[ASSIGNMENT]: Format the data below as a JSON list of strings, one per line, skipping blank lines and leaving out the pictures.

START EXTRACTED RECORDS

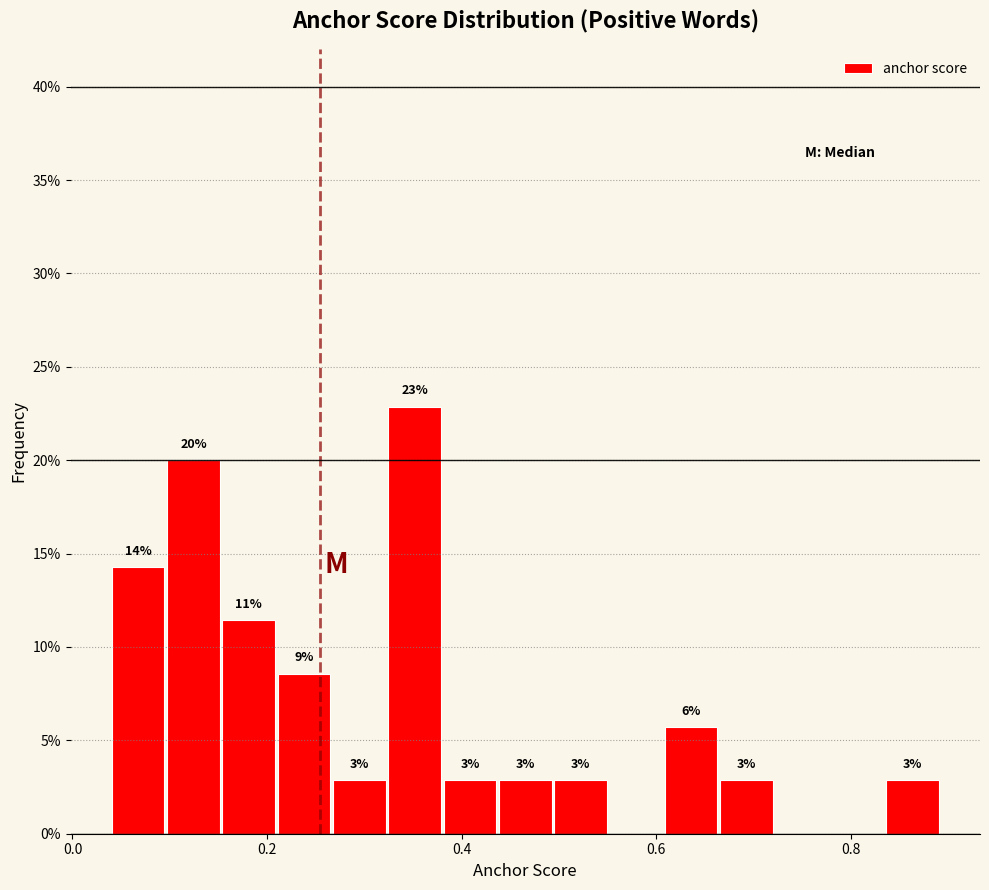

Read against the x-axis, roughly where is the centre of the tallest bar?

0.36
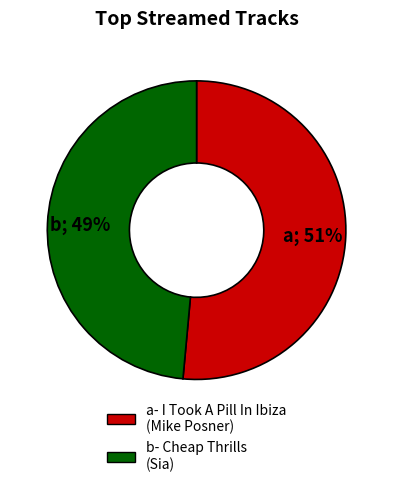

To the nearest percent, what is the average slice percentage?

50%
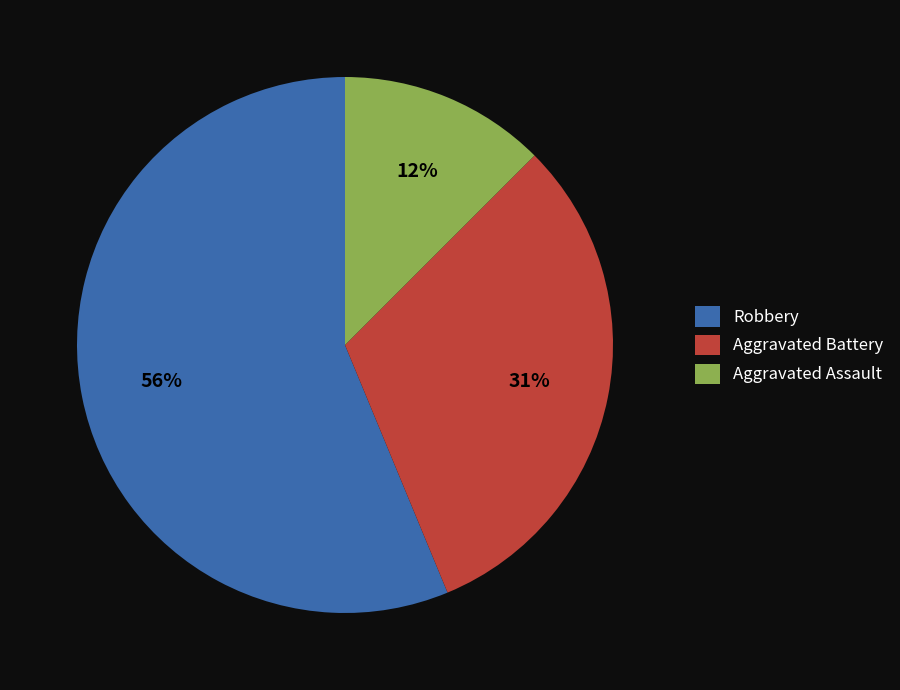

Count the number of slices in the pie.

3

END EXTRACTED RECORDS

[TASK RESULT]:
[
  "Read against the x-axis, roughly where is the centre of the tallest bar?",
  "0.36",
  "To the nearest percent, what is the average slice percentage?",
  "50%",
  "Count the number of slices in the pie.",
  "3"
]